Everyone knows that condiments have expiration dates, but anecdotally, we’ve seen people spout all sorts of advice on where and how long you should store them. Should they be refrigerated or left at room temperature? Is the expiration date flexible? We decided to end the debate by getting the official word. According to Argyris K. Magoulas at the Office of Public Affairs and Consumer Education in the USDA’s Food Safety and Inspection Service department, “Most condiments are very stable foods. The refrigeration called for is more for qualitative reasons.”

 

With that in mind, the department developed recommendations for storing all kinds of food and beverages, including condiments. Magoulas also made clear that these guidelines strictly apply to store-bought, commercial products, not homemade, which spoil much more quickly. As food lovers, why wouldn’t we want our condiments to taste as fresh as possible? Here’s how and where to store everything from mustard and mayo to ketchup and soy sauce.

 

Mustard: Unopened, store 1 to 2 years in the pantry. Opened, store 1 year in the fridge.

 

Mayonnaise: Unopened, store 3 to 6 months in the pantry. Opened, store 2 months in the fridge.

 

Ketchup: Unopened, store 1 year in the pantry. Opened, store 6 months in the fridge.

 

Soy sauce: Unopened, store 3 years in the pantry.

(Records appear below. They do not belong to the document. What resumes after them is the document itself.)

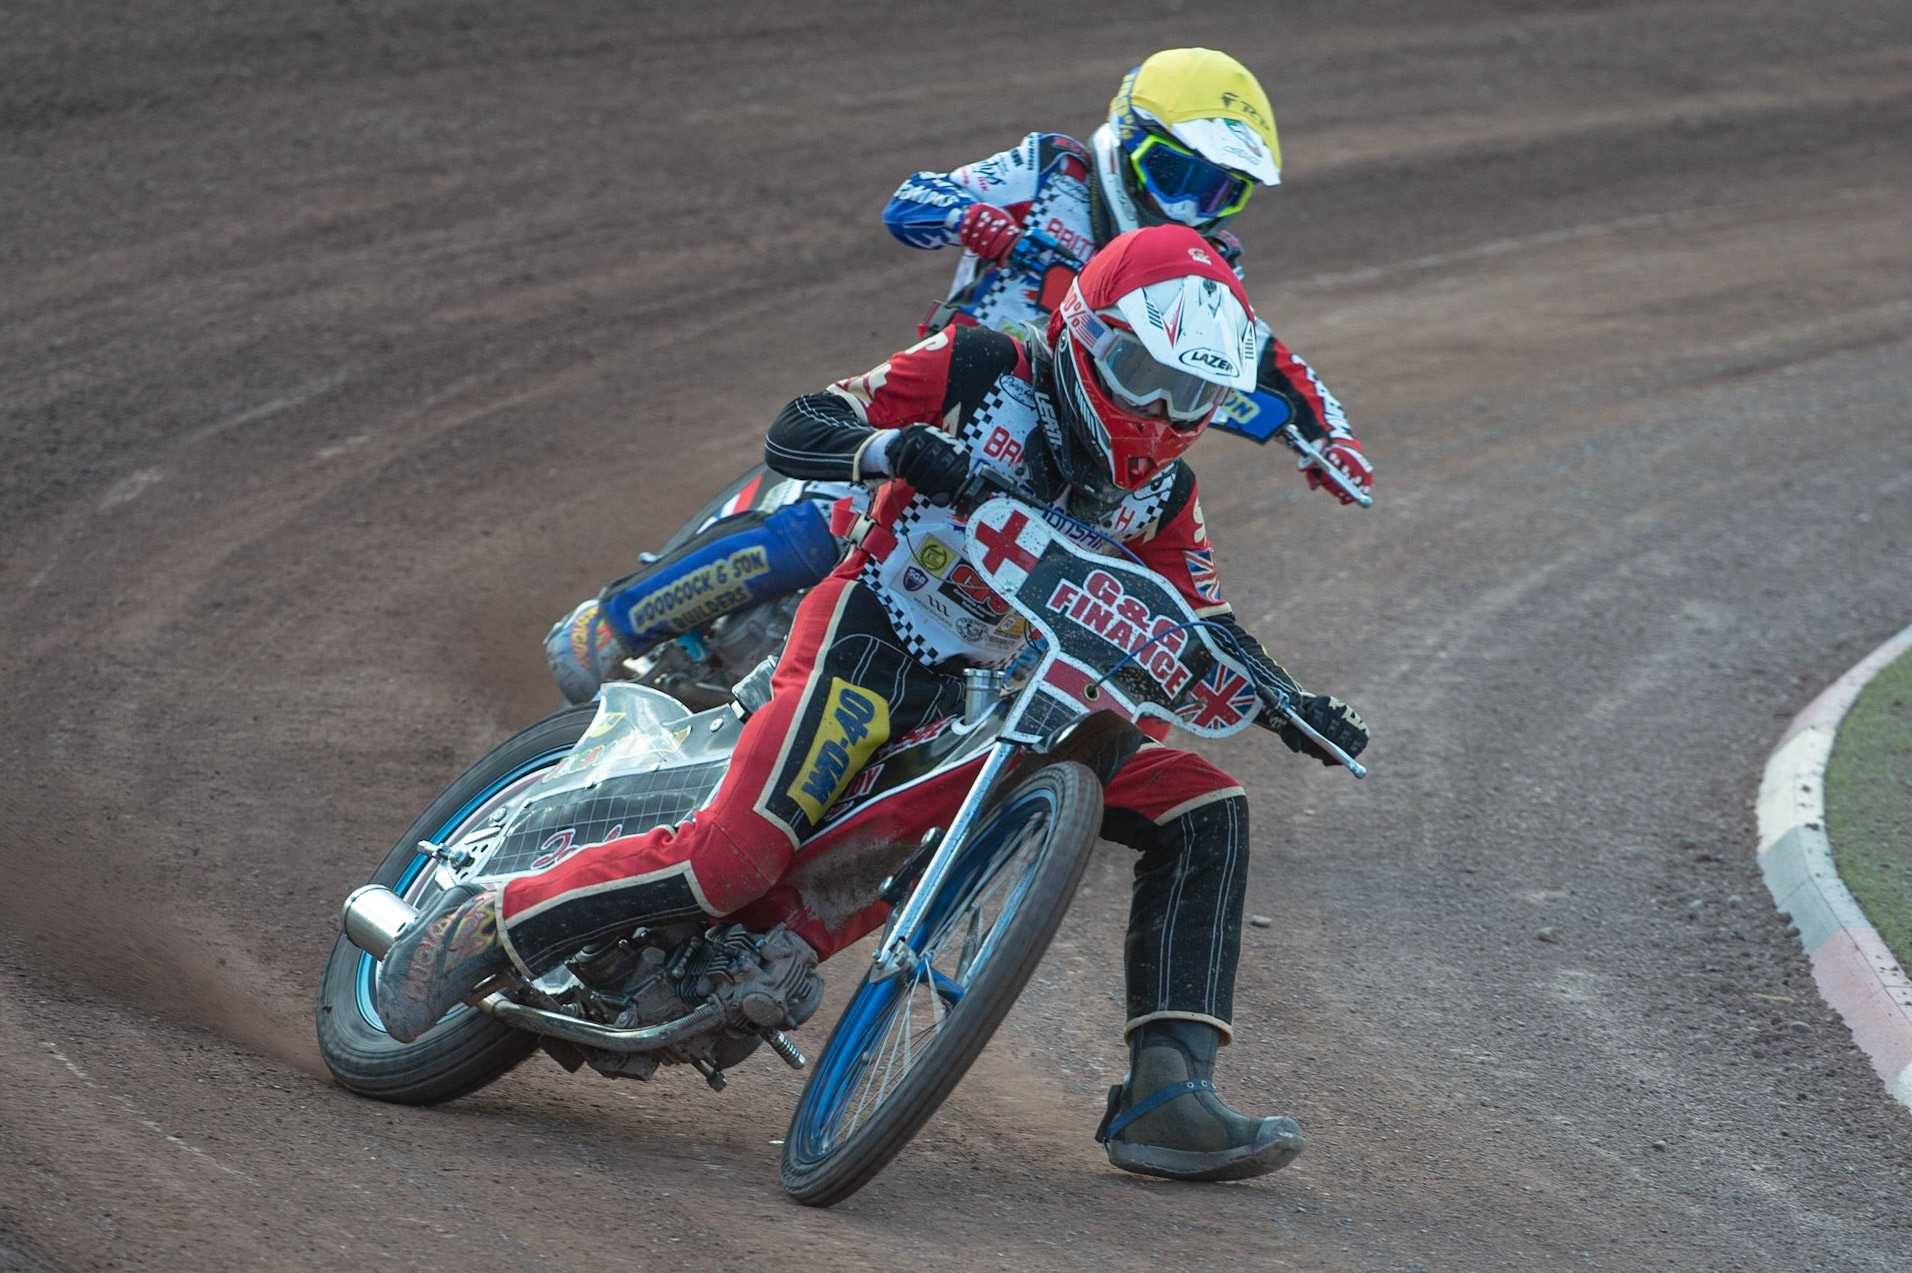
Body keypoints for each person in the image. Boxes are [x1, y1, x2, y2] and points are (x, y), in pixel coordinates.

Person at [380, 225, 1370, 1182]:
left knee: (1205, 803)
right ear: (1083, 336)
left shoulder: (1166, 496)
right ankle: (493, 920)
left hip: (1008, 695)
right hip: (875, 634)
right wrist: (897, 453)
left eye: (1192, 393)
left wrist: (1285, 697)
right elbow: (803, 421)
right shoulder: (990, 370)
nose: (1160, 413)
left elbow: (1203, 617)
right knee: (735, 860)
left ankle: (1167, 1089)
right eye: (1146, 378)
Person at [543, 48, 1370, 706]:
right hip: (955, 397)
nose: (1193, 208)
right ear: (1129, 141)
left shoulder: (1198, 266)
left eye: (1222, 191)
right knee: (828, 523)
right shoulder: (1057, 172)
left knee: (1085, 595)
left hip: (1069, 451)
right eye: (1179, 177)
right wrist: (971, 218)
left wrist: (1323, 429)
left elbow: (1255, 349)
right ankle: (614, 621)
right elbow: (910, 200)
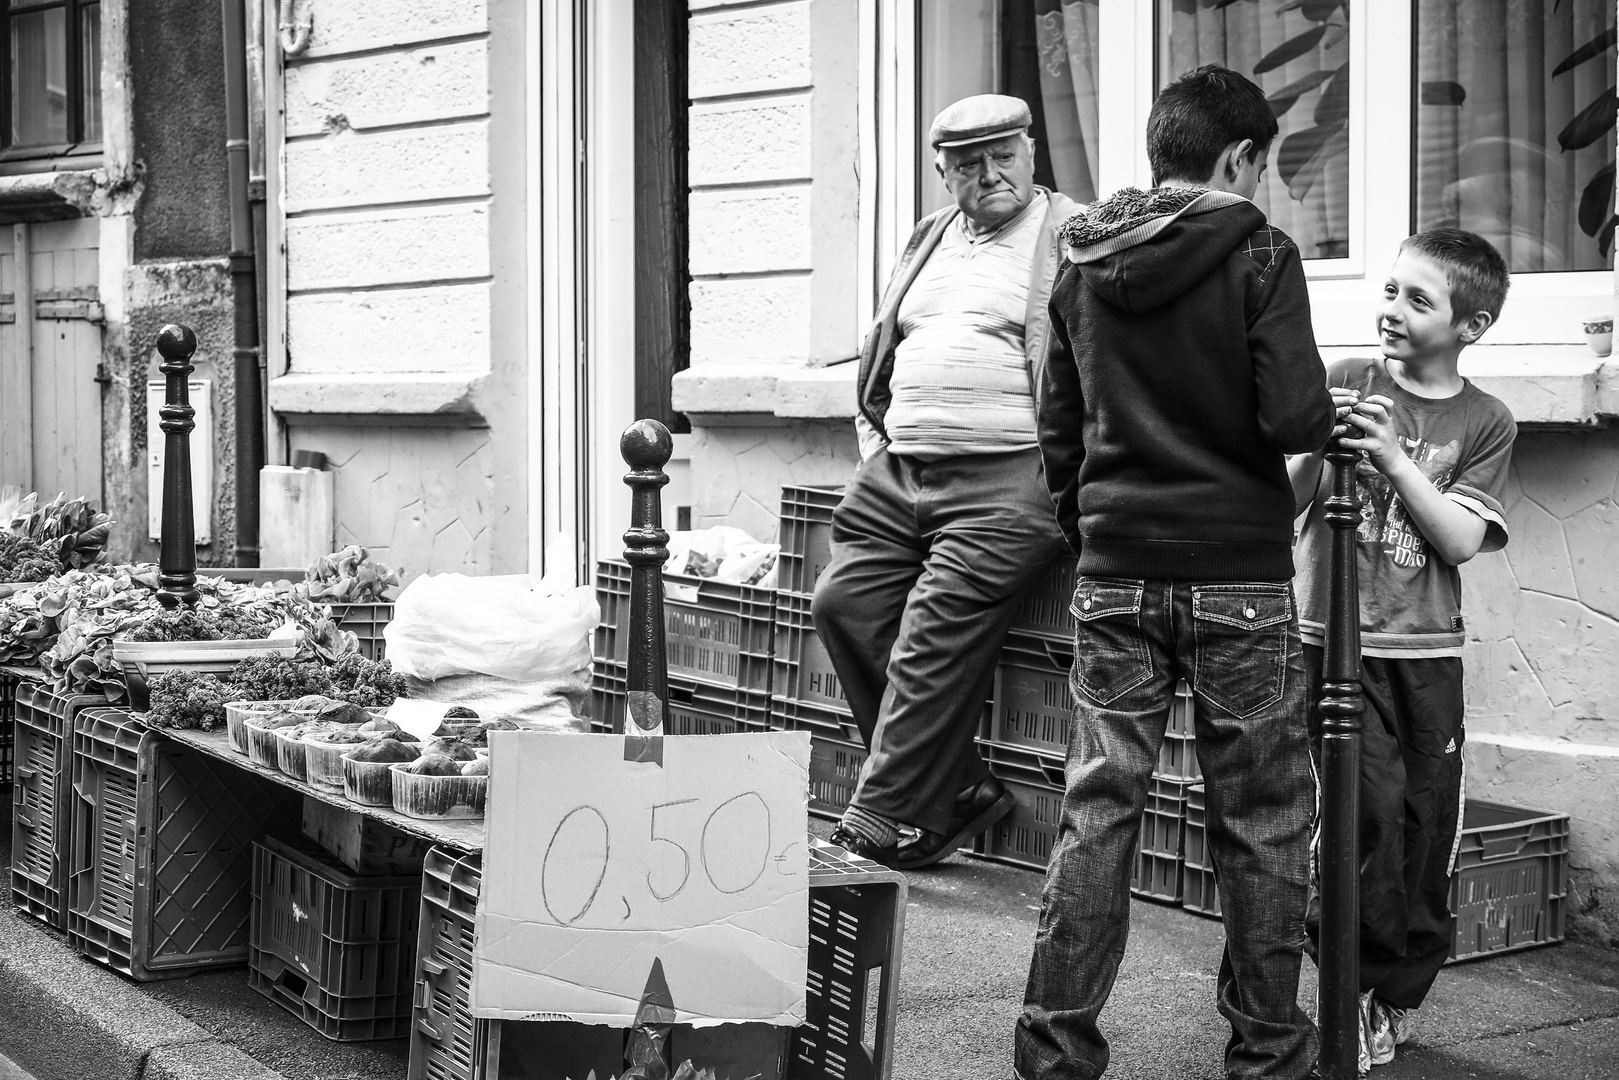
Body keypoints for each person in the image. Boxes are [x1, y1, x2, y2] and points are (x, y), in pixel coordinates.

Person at [1016, 65, 1334, 1080]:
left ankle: (1053, 1050)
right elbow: (1293, 418)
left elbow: (1056, 432)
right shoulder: (1260, 253)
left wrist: (1092, 528)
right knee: (1261, 820)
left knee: (1097, 808)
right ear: (1240, 157)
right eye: (1264, 168)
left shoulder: (1078, 264)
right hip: (1236, 572)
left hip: (1114, 569)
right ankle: (1267, 1051)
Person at [815, 94, 1078, 870]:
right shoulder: (929, 237)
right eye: (968, 164)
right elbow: (884, 346)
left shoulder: (1070, 236)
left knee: (931, 632)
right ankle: (958, 790)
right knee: (843, 606)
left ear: (1031, 152)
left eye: (1003, 155)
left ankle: (876, 816)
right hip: (900, 470)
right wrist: (877, 442)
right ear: (942, 173)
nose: (988, 174)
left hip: (1007, 478)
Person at [1289, 229, 1516, 1072]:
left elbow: (1459, 540)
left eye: (1417, 299)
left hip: (1423, 654)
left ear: (1471, 324)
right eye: (1389, 290)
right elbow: (1289, 500)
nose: (1391, 309)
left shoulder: (1486, 420)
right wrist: (1311, 433)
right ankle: (1342, 986)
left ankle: (1396, 994)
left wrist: (1389, 455)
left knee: (1424, 825)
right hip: (1331, 643)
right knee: (1360, 816)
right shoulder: (1345, 382)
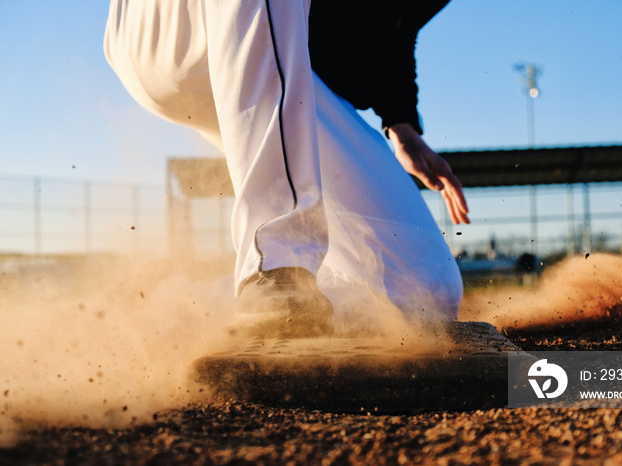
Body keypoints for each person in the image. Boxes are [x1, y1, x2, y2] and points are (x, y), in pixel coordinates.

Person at [104, 0, 469, 338]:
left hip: (271, 59)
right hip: (174, 22)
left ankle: (176, 311)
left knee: (423, 291)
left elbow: (395, 25)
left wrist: (401, 122)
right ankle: (276, 268)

Opened, store 1 month in the fridge.

 

Barbecue sauce: Unopened, store 1 year in the pantry. Opened, store 4 months in the fridge.

 

Jarred horseradish: Unopened, store 1 year in the fridge. Opened, store 3 to 4 months in the fridge.

 

Vinegar: Unopened or open, store 2 years in the pantry.

 

Worcestershire sauce: Unopened or open, store 2 years in the pantry.